Thank you for the reply Wayne,

Yes, that makes sense and, of course, yet another reading of the man pages gives that impression if one is properly attuned :-) So, the option to override this behavior would be "--inplace" I assume, and do yo know of any caveats regarding such locally? If I might be so naive, may I also ask about the "-H" option? OS X Darwin is BSD with Apple's own twists thrown in, and uses a lot of hard links, symbolic links and their own "aliases" to present the file system to the GUI user. I am creating first a full direct (no intermediate image) clone with asr of my working volume "Mirrored_HD_Set" to an external HD "LaCie_Disk_A" (or B or C ...) as a bootable volume and I know from testing that just reversing source and destination in asr restores a fully functional working volume. In the file system "LaCie_Disk_A" is a mount point in /Volumes/ but I notice the mount point of "Mirrored_HD_Set" is actually a symbolic link to (guess what) "Mirrored_HD_Set/" (wherever that is) just to give you an idea of the hijinks. Now, I am using the rsync options "-axEuvv --delete --exclude-from=..." (so far) to differentially update the clone. On initial readings of the rsync man pages I included the -H option, but on subsequent readings I took it out. Can you tell me if I might be wrong in doing so?

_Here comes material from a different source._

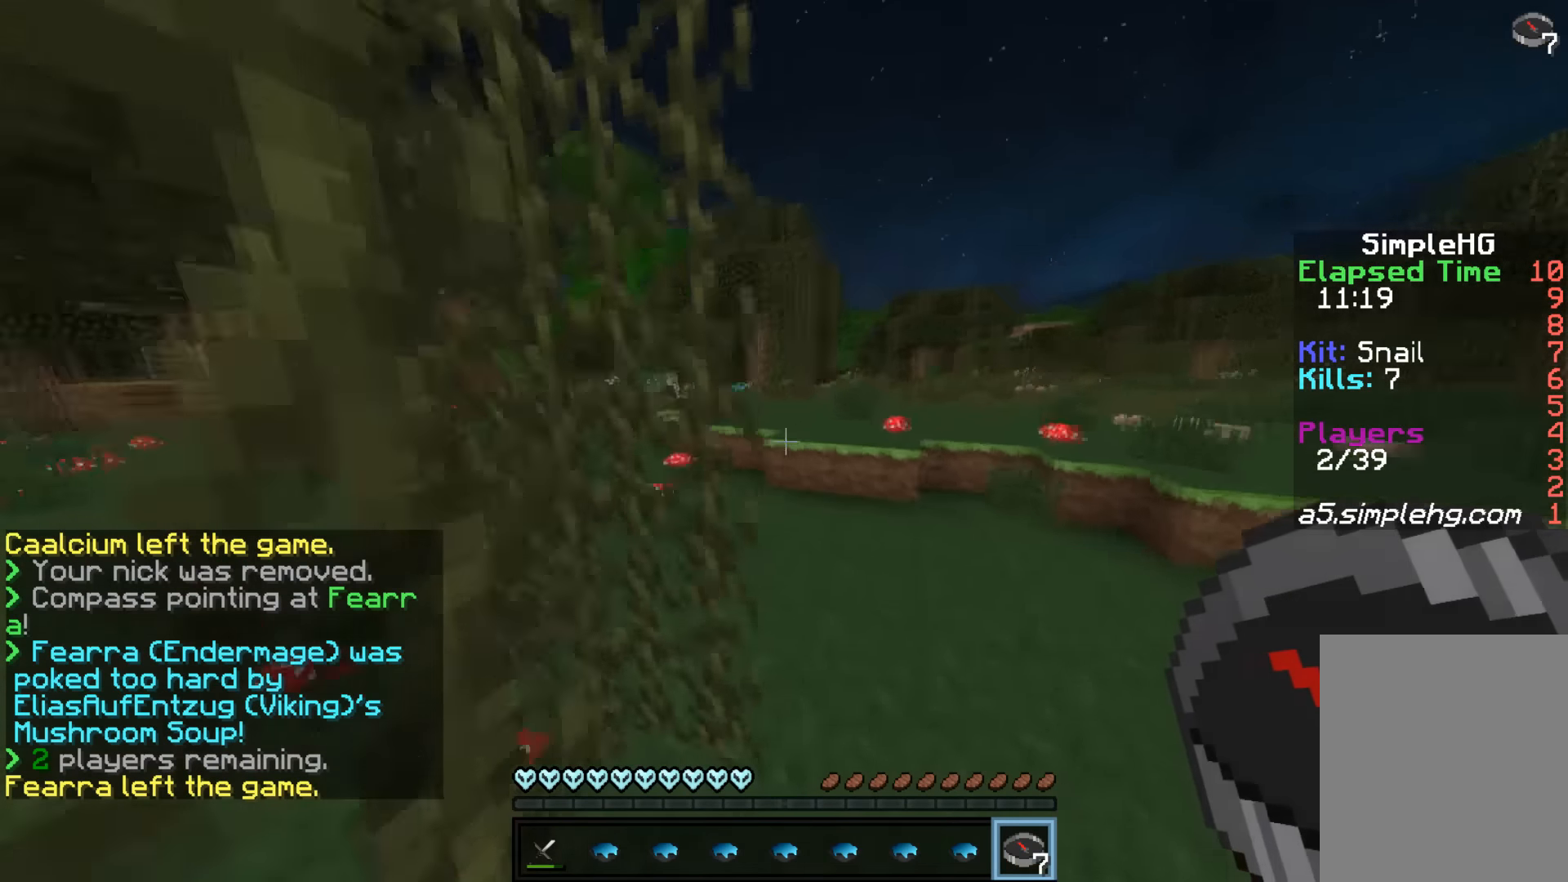
{"keys": ["d", "w"], "mouse": [], "events": [[433, "mouse_right", "down"], [483, "mouse_right", "up"]]}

Thanks again for your reply - it was greatly appreciated,
Lee C

Wayne,

Sorry for missing such an obvious (in hind sight) thought. I removed /System/Library/CoreServices/ from my excludes file and included the rsync --inplace option and the issue is resolved :-) The differentially updated clone is still bootable and seems ok. I might add that the issue is resolved locally at least, because using the --inplace option is probably not the best way for a remote transfer. Maybe the rsync developers will think about the OS X peculiarities in the future and possibly find a solution :-)

Anyway, as a last consideration before the ultimate test of restoring to my working volume from the updated clone, I'm reviewing my choice of not using the -H option. On initial readings of the rsync man pages I included the -H option, but on subsequent readings I took it out. Any thoughts?